不真面目なソフトボール部の主将であった佐藤は、久々の全力疾走を懐かしく感じていた。
人数が足りないために試合もできず、練習も中途半端な愛好会に成り下がった部であるが、彼女は出来る限り走りこんでいたのである。
茶道の師範の母親に反発していた彼女は、綺麗で可愛い女の子ではないと髪を少年のようなショートにしただけでなく、汗臭い雑巾状態を毎日保つ努力もしていたのだ。
「結局お母さんに似ちゃった。振り向かれなくても気にしないふりばっかり。父さんが帰って来なくても気にしない振りをしていたお母さんそっくりじゃない。」
軽く呟いてきゅっと唇を閉じると、彼女は一層走るスピードを上げた。
本当はこうやってなりふりかまわず追いかけていたかったのだと、彼女は自分の未練がましさを捨て去る勢いでがむしゃらに走っていた。
しかし、その内に、幾ら彼女が駆けても楊の姿を見つけられない事に佐藤は驚いていた。
「かわさんの足が速いのは知っているけど、見つからないって何よ!」
不安になりながらも書類上で知っていた溝口の住むハイツへと向かったが、そこは水野が借りている部屋と違い築年数が浅くオートロック仕様の物件だった。
佐藤は実家からの通勤であるので、時々両親に嘘をついて水野の部屋に居候をしている。
「畜生。
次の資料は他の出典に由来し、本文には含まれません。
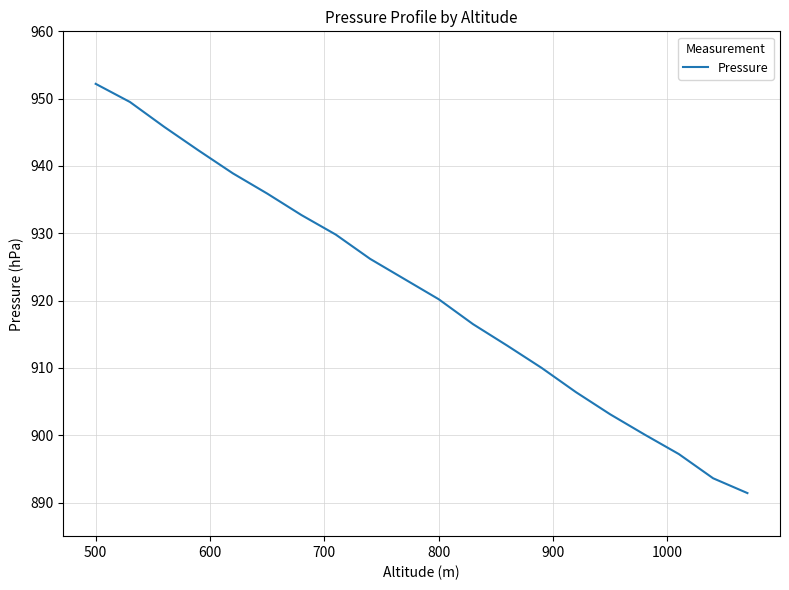

What is the smallest value displayed?

891.4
」
寝食を共にする親友の前でも使わない言葉で佐藤は毒づくと、軽く見回してから自転車置き場から目の前の壁をよじ登る事に決めた。
オートロックの敷地内に入る事はその気になれば割合と簡単な事が多いのだが、今回は登らねばならない壁が男性の背の高さほどあり、さらにその壁はツルっとしたタイル張りで足をかけることも出来ない仕様である。
しかしそこを登りきれば一階の外階段そのものに入り込めると踏んだ彼女は、梯子代わりに自転車置き場の自転車ラックに足をかけて壁の上部に手を届かせると、女だてらに懸垂力だけで体を上に持ち上げた。
「最近太ったかも。体が重い。」
壁の上部に辿り着き、そこで一息ついた彼女が呟きながら見回すと、そこから丁度見える天井の監視カメラがダミーではない事に気づいた。
「通報で不審者を追っていたを通しましょうか。」
佐藤はポケットから警察バッジを取り出すとカメラに軽く翳し、再び片すとすぐにぴょんっと壁から飛び降りた。
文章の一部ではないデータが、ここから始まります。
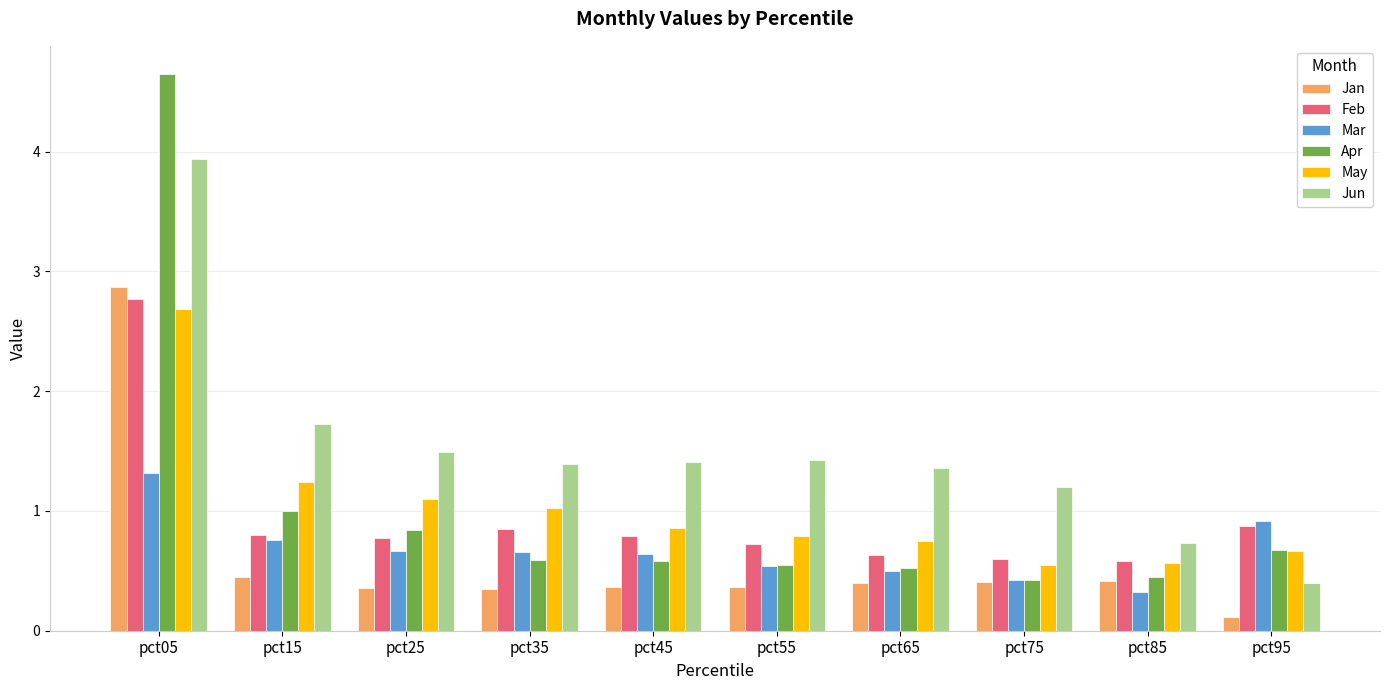

Which label corresponds to the smallest value in the chart?

pct95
そして、そのまま最上階へと彼女は階段を駆け上がったのである。
溝口は書類によると五階の五〇六号室だ。佐藤は山口が溝口を誘う行動を訝しく思い、彼女を軽く調べていたのである。
フラフラしている軽い男の様に山口は振舞うが、彼は佐藤が認める髙の秘蔵っ子なのである。
彼が目を付けていたのならば、溝口には何かがあるかもしれないと佐藤は感じたのだ。
「あんなに調べて、それでも八重と不倫していたって気づかなかったなんてさ。私って無能。どうしたらみっちゃんみたいに情報通になれるのかしらね。」
五階に上がりきると、佐藤は部屋番号を確認しながら目指す部屋を求めて共有廊下を歩き続けた。
目当ての溝口の部屋は共有廊下の一番端の角部屋だ。
部屋の前で佐藤は周囲を見回してから、彼女はポケットに入っている持っているだけでお縄になる道具を取り出そうと手を突っ込んだ、が、同時にガチャリとドアが開き、目の前で開いたドアからにょきっと伸びた手に彼女は捕まれて室内に引き込まれたのだ。
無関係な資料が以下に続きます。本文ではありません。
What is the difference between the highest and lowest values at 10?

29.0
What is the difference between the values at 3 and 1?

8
彼女を両腕で抱えて捕まえている男は、彼女に初めて見せた暗い眼差しを彼女に向けている。
彼は佐藤を叱責したいつもりなのであろうが、彼が他の人には見せない顔を初めて向けてくれた事に、佐藤は自分を反省させたい彼には悪いと思いながらも、心の底から勝利感に似た高揚感だけが溢れていた。